Say, I have a data type
data FooBar a = Foo String Char [a]
| Bar String Int [a]
I need to create values of this type and give empty list as the second field:
Foo "hello" 'a' []
or
Bar "world" 1 []
1) I do this everywhere in my code and I think it would be nice if I could omit the empty list part somehow and have the empty list assigned implicitly. Is this possible? Something similar to default function arguments in other languages.
2) Because of this [] "default" value, I often need to have a partial constructor application that results in a function that takes the first two values:
mkFoo x y = Foo x y []
mkBar x y = Bar x y []
Is there a "better" (more idiomatic, etc) way to do it? to avoid defining new functions?
3) I need a way to add things to the list:
add (Foo u v xs) x = Foo u v (x:xs)
add (Bar u v xs) x = Bar u v (x:xs)
Is this how it is done idiomatically? Just a general purpose function?
As you see I am a beginner, so maybe these questions make little sense. Hope not.
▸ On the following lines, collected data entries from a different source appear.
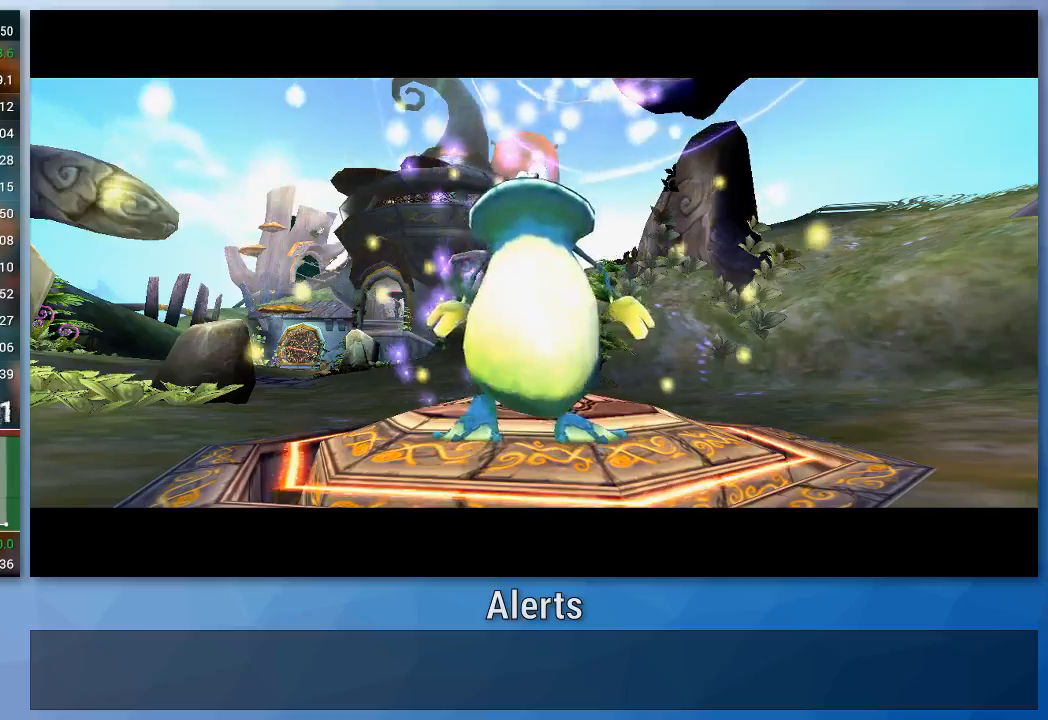
{"buttons": [], "left_stick": "center", "right_stick": "center", "events": []}
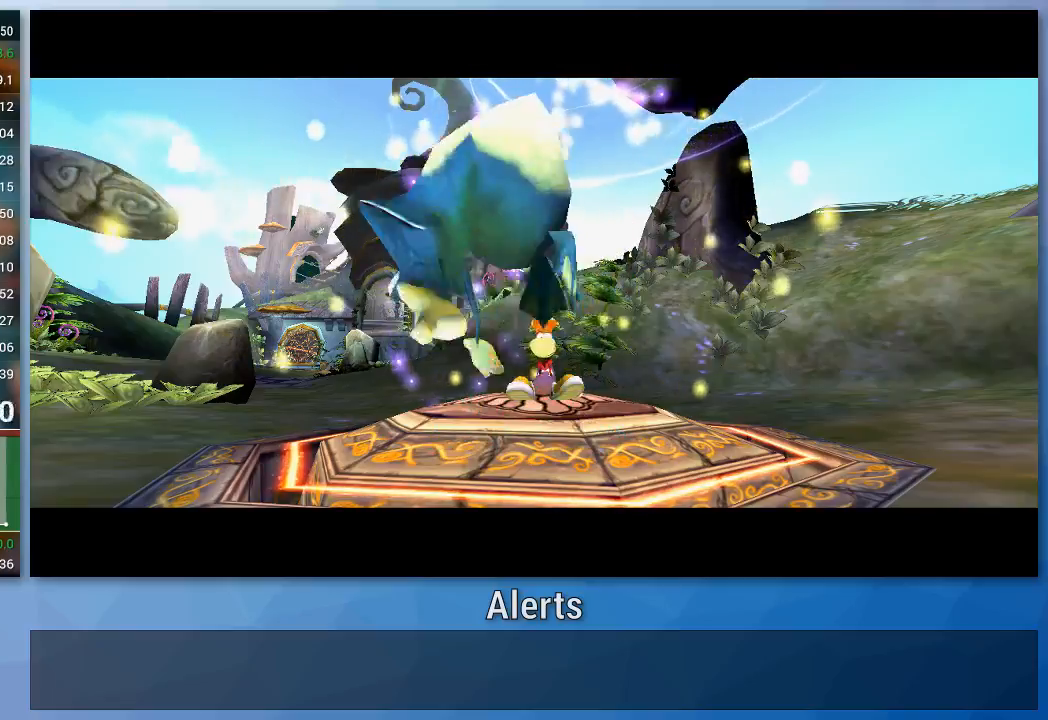
{"buttons": [], "left_stick": "center", "right_stick": "center", "events": []}
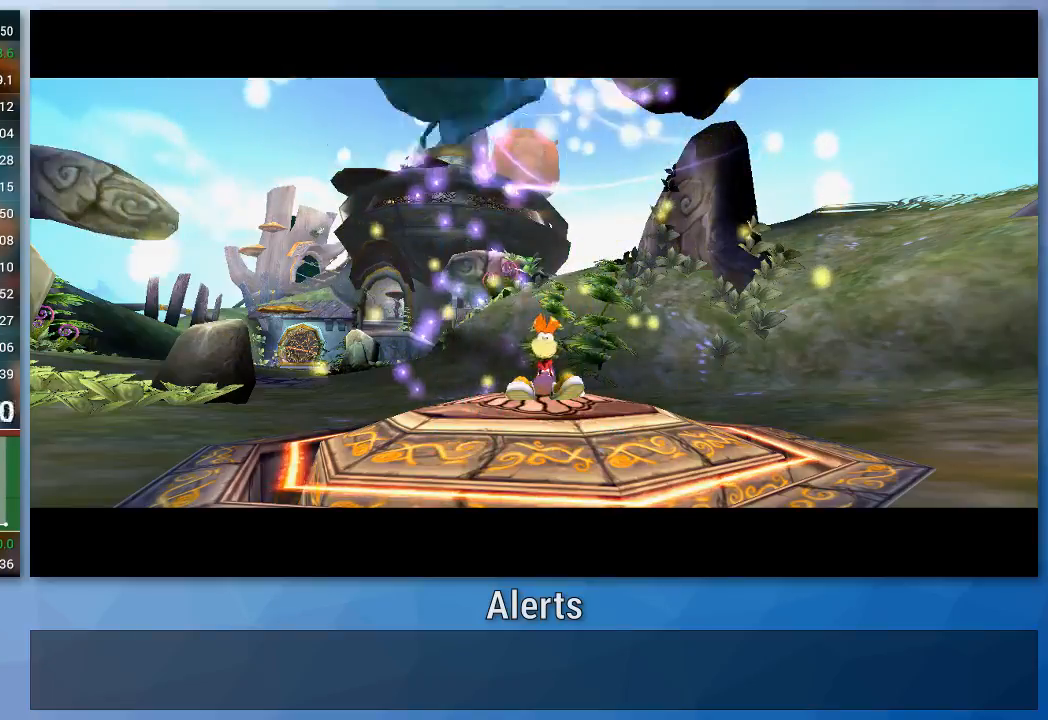
{"buttons": [], "left_stick": "center", "right_stick": "center", "events": []}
I'll address your questions one by one.
Default arguments do not exist in Haskell. They are simply not worth the added complexity and loss of compositionally. Being a functional language, you do a lot more function manipulation in Haskell, so funkiness like default arguments would be tough to handle.
One thing I didn't realize when I started Haskell is that data constructors are functions just like everything else. In your example,
Foo :: String -> Char -> [a] -> FooBar a
Thus you can write functions for filling in various arguments of other functions, and then those functions will work with Foo or Bar or whatever.
fill1 :: a -> (a -> b) -> b
fill1 a f = f a
--Note that fill1 = flip ($)
fill2 :: b -> (a -> b -> c) -> (a -> c)
--Equivalently, fill2 :: b -> (a -> b -> c) -> a -> c
fill2 b f = \a -> f a b
fill3 :: c -> (a -> b -> c -> d) -> (a -> b -> d)
fill3 c f = \a b -> f a b c
fill3Empty :: (a -> b -> [c] -> d) -> (a -> b -> d)
fill3Empty f = fill3 [] f
--Now, we can write
> fill3Empty Foo x y
Foo x y []
The lens package provides elegant solutions to questions like this. However, you can tell at a glance that this package is enormously complicated. Here is the net result of how you would call the lens package:
_list :: Lens (FooBar a) (FooBar b) [a] [b]
_list = lens getter setter
where getter (Foo _ _ as) = as
getter (Bar _ _ as) = as
setter (Foo s c _) bs = Foo s c bs
setter (Bar s i _) bs = Bar s i bs
Now we can do
> over _list (3:) (Foo "ab" 'c' [2,1])
Foo "ab" 'c' [3,2,1]
Some explanation: the lens function produces a Lens type when given a getter and a setter for some type. Lens s t a b is a type that says "s holds an a and t holds a b. Thus, if you give me a function a -> b, I can give you a function s -> t". That is exactly what over does: you provide it a lens and a function (in our case, (3:) was a function that adds 3 to the front of a List) and it applies the function "where the lens indicates". This is very similar to a functor, however, we have significantly more freedom (in this example, the functor instance would be obligated to change every element of the lists, not operate on the lists themselves).
Note that our new _list lens is very generic: it works equally well over Foo and Bar and the lens package provides many functions other than over for doing magical things.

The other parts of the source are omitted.